Styphelia rectiloba
- Conservation status: Priority Three — Poorly Known Taxa (DEC)

Scientific classification
- Kingdom: Plantae
- Clade: Tracheophytes
- Clade: Angiosperms
- Clade: Eudicots
- Clade: Asterids
- Order: Ericales
- Family: Ericaceae
- Genus: Styphelia
- Species: S. rectiloba
- Binomial name: Styphelia rectiloba Hislop

= Styphelia rectiloba =

- Genus: Styphelia
- Species: rectiloba
- Authority: Hislop
- Conservation status: P3

Species of flowering plants

Styphelia rectiloba is a species of flowering plant in the heath family Ericaceae and is endemic to a small area in the south of Western Australia. It is a spreading, compact shrub with hairy young branchlets, sharply-pointed egg-shaped leaves, and cream-coloured, tube-shaped flowers.

==Description==
Styphelia rectiloba is a spreading, compact shrub with hairy young branchlets, that typically grows to up to 1.5 m high and wide. Its leaves are egg-shaped, 6–11 mm long, 2.5–3.5 mm wide and sharply pointed, on a petiole 0.5–1.0 mm long. The flowers are arranged singly or in groups of up to 4 in leaf axils and are erect and sessile with egg-shaped bracts 0.7–1.2 mm long and bracteoles 1.8–2.5 mm long and 1.4–1.6 mm wide. The sepals are narrowly egg-shaped, 3.8–4.5 mm long and 1.4–1.7 mm wide and greenish at first, later brown. The petals are cream-coloured and joined at the base to form a tube 3.4–4.2 mm long and 1.3–1.6 mm wide, with lobes that are turned back and 2.4–3.2 mm long. Flowering has been observed between December and June, and the fruit is about 3.0–4.0 mm long and 1.5–2.0 mm wide.

==Taxonomy==
Styphelia rectiloba was first formally described in 2019 by Michael Hislop in the journal Nuytsia from specimens he collected near Kambalda in 2013. The specific epithet (rectiloba) means "straight lobes".

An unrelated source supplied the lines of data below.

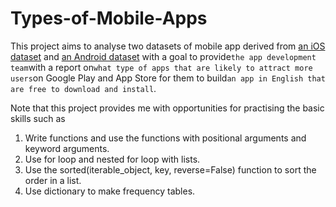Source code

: # Types-of-Mobile-Apps

This project aims to analyse two datasets of mobile app derived from [an iOS dataset](https://www.kaggle.com/datasets/ramamet4/app-store-apple-data-set-10k-apps) and [an Android dataset](https://www.kaggle.com/datasets/lava18/google-play-store-apps) with a goal to provide`the app development team`with a report on`what type of apps that are likely to attract more users`on Google Play and App Store for them to build`an app in English that are free to download and install`.


Note that this project provides me with opportunities for practising the basic skills such as
1. Write functions and use the functions with positional arguments and keyword arguments.
2. Use for loop and nested for loop with lists.
3. Use the sorted(iterable_object, key, reverse=False) function to sort the order in a list.    
4. Use dictionary to make frequency tables.
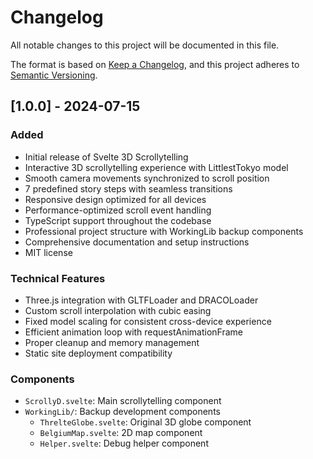 # Changelog

All notable changes to this project will be documented in this file.

The format is based on [Keep a Changelog](https://keepachangelog.com/en/1.0.0/),
and this project adheres to [Semantic Versioning](https://semver.org/spec/v2.0.0.html).

## [1.0.0] - 2024-07-15

### Added
- Initial release of Svelte 3D Scrollytelling
- Interactive 3D scrollytelling experience with LittlestTokyo model
- Smooth camera movements synchronized to scroll position
- 7 predefined story steps with seamless transitions
- Responsive design optimized for all devices
- Performance-optimized scroll event handling
- TypeScript support throughout the codebase
- Professional project structure with WorkingLib backup components
- Comprehensive documentation and setup instructions
- MIT license

### Technical Features
- Three.js integration with GLTFLoader and DRACOLoader
- Custom scroll interpolation with cubic easing
- Fixed model scaling for consistent cross-device experience
- Efficient animation loop with requestAnimationFrame
- Proper cleanup and memory management
- Static site deployment compatibility

### Components
- `ScrollyD.svelte`: Main scrollytelling component
- `WorkingLib/`: Backup development components
  - `ThrelteGlobe.svelte`: Original 3D globe component
  - `BelgiumMap.svelte`: 2D map component
  - `Helper.svelte`: Debug helper component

==Distribution and habitat==
This styphelia is only known from a few populations near Kambalda where it grows in open woodland or heath in rocky soils on or near granite breakaways in the Coolgardie bioregion of southern Western Australia.

==Conservation status==
Styphelia rectiloba is listed as "Priority Three" by the Western Australian Government Department of Biodiversity, Conservation and Attractions, meaning that it is poorly known and known from only a few locations but is not under imminent threat.